Two console hotkeys let you capture a running guest’s state as an in-memory “reset point” and roll the live guest back to it without tearing the VM down:

  • Ctrl-A c — mark the current moment as the reset point. The VMM captures guest RAM (via an O(1) APFS clonefile copy), vCPU registers, GIC state, and virtio-device state, then prints [reset point marked] and lets the guest continue.
  • Ctrl-A r — roll the running guest back IN PLACE to that reset point: guest RAM is restored (only the pages that changed when --track-dirty is armed, or a full copy without it — both produce a correct result), vCPU registers, GIC state, and virtio-device state are all applied, and under --gui the rolled-back screen is repainted. The guest then resumes from the reset-point moment. Prints [reset to checkpoint]. If no reset point exists yet, prints reset: no checkpoint - press Ctrl-A c first.

The in-place reset above is the serial/headless path. Under --gui it is not used: Ctrl+Alt+R instead does a cold reset — the process exits with a sentinel code and the launcher re---restores the clone (a fresh window at the warm state). An in-place rollback of a live, actively-rendering GUI cannot reconcile the running GIC + virtio-gpu/net state with the rolled-back guest (hv_gic_set_state is create-time-only on HVF, so in-flight interrupt state wedges the display under load), whereas a fresh --restore builds clean devices and the guest re-initialises. Ctrl+Alt+S (disk snapshot) and Ctrl+Alt+X (close) are the other window hotkeys; the serial console keeps the full Ctrl-A set.

Device (DMA) writes are now tracked.
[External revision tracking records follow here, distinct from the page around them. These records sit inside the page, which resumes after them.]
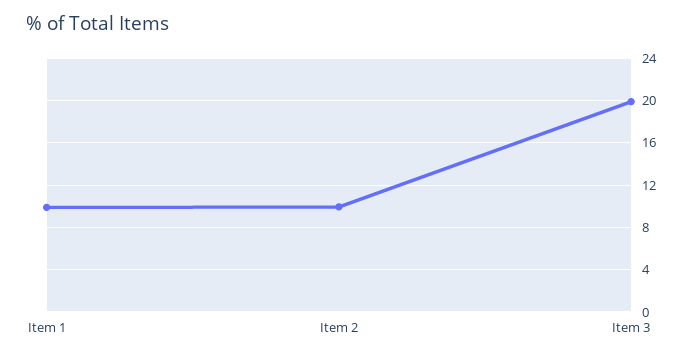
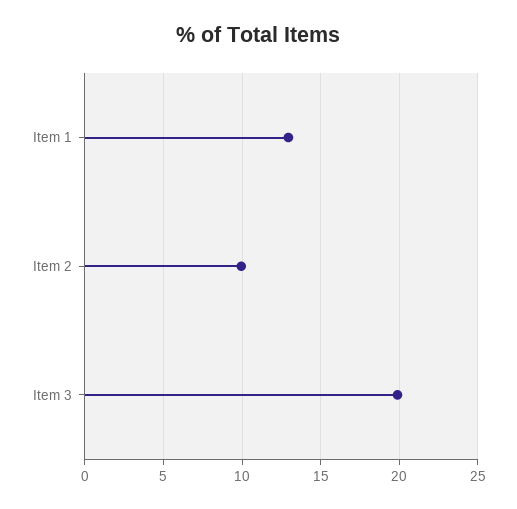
  {
-   "Item 1": 10,
+   "Item 1": 13,
    "Item 2": 10,
    "Item 3": 20
  }

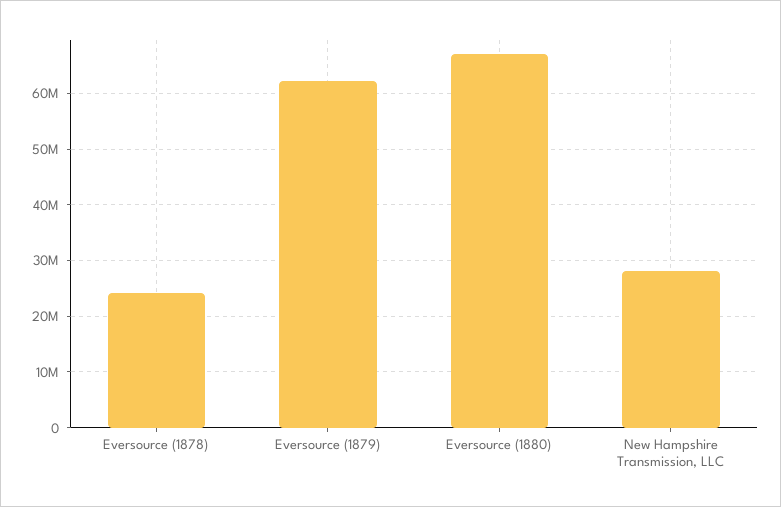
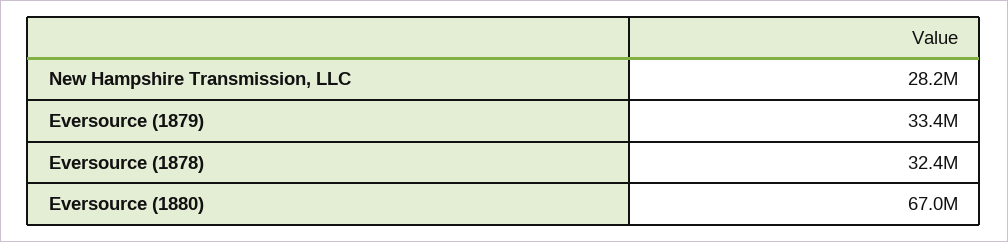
  {
-   "Eversource (1878)": 24000000,
+   "Eversource (1878)": 32400000,
-   "Eversource (1879)": 62000000,
+   "Eversource (1879)": 33400000,
    "Eversource (1880)": 67000000,
    "New Hampshire Transmission, LLC": 28200000
  }

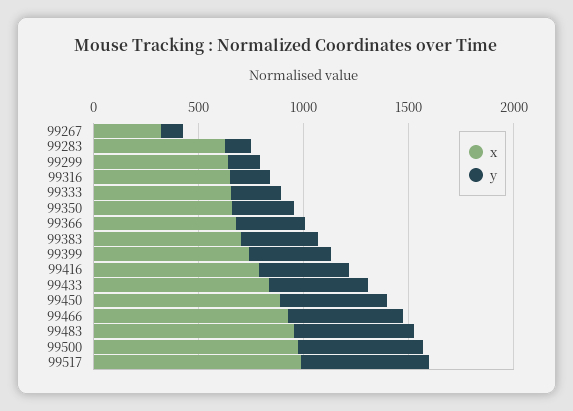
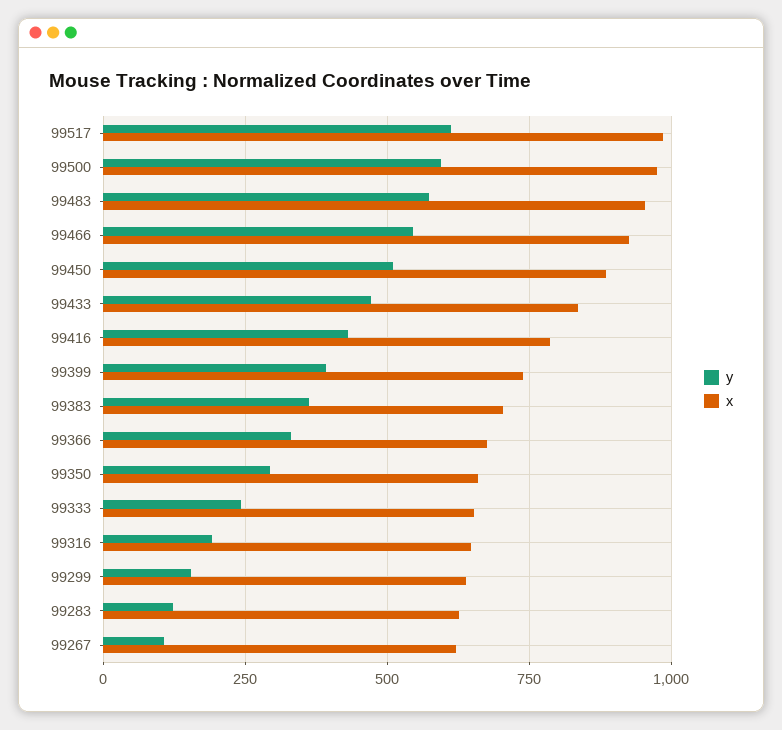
  {
    "x": {
-     "99267": 300,
+     "99267": 625,
      "99283": 625,
      "99299": 650,
      "99316": 650,
      "99333": 650,
      "99350": 650,
      "99366": 675,
      "99383": 700,
      "99399": 750,
      "99416": 775,
      "99433": 825,
      "99450": 875,
      "99466": 925,
      "99483": 950,
      "99500": 975,
      "99517": 975
    },
    "y": {
      "99267": 100,
      "99283": 125,
      "99299": 150,
      "99316": 200,
      "99333": 250,
      "99350": 300,
      "99366": 325,
      "99383": 375,
      "99399": 400,
      "99416": 425,
      "99433": 475,
      "99450": 500,
      "99466": 550,
      "99483": 575,
      "99500": 600,
      "99517": 625
    }
  }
The dirty tracker covers both vCPU-fault writes and device-side writes to guest RAM (virtio used-ring updates, RX frame data, block-read data, etc.). A DirtySink hook at the device-facing GuestRam write path marks the same write-protect bitmap as the page-fault handler, so the two paths share a single consistent dirty set. As a result, Ctrl-A r is once again a fast dirty-only rollback — only the pages that actually changed since the checkpoint are copied back, regardless of whether they were written by a vCPU or a device. Without --track-dirty the reset falls back to a full RAM copy as before. Diff snapshots (Ctrl-A s with --track-dirty) also benefit: device-written pages are no longer omitted from the delta, so incremental snapshots are correct even when the guest was doing active DMA between the base and the diff.

Auto-seed on --restore. When a guest is started with `boot –restore

`, the restored snapshot is automatically installed as the initial reset point before the guest runs. `Ctrl-A r` therefore works immediately after a restore — no `Ctrl-A c` needed. A fresh cold boot has no reset point until you press `Ctrl-A c`.

Distinct from Ctrl-A s. Ctrl-A s writes a named snapshot directory to disk (a full, persistent snapshot usable for future restores and fan-out clones). Ctrl-A c/Ctrl-A r operate entirely in memory and on the live guest; no directory is written.

GIC mid-run re-restore. Applying GIC state to a running guest (hv_gic_set_state while the VM is live) is best-effort: all vCPUs are parked before the call and the state is applied atomically from their perspective. If HVF rejects the call mid-run the reset logs [reset] gic_restore rejected mid-run ... and continues; any in-flight interrupts re-settle within a tick or two. This is the designed fallback — the guest remains functional.

Disk non-divergence is required for correctness. Reset rolls back guest RAM, vCPU registers, GIC state, and virtio-device state, but the disk is NOT rewound. If the guest has written to a read-write rootfs between the checkpoint and the reset, the rolled-back guest RAM (page cache, ext4 journal, inode cache) will describe a disk that has moved on, causing filesystem corruption.

The intended usage mounts the rootfs read-only and places all writable state (/tmp, browser profile, downloads, etc.) on a tmpfs overlay that lives in guest RAM. That RAM rolls back cleanly with Ctrl-A r, and the immutable rootfs never diverges. A read-write rootfs that is written between Ctrl-A c and Ctrl-A r will corrupt the filesystem.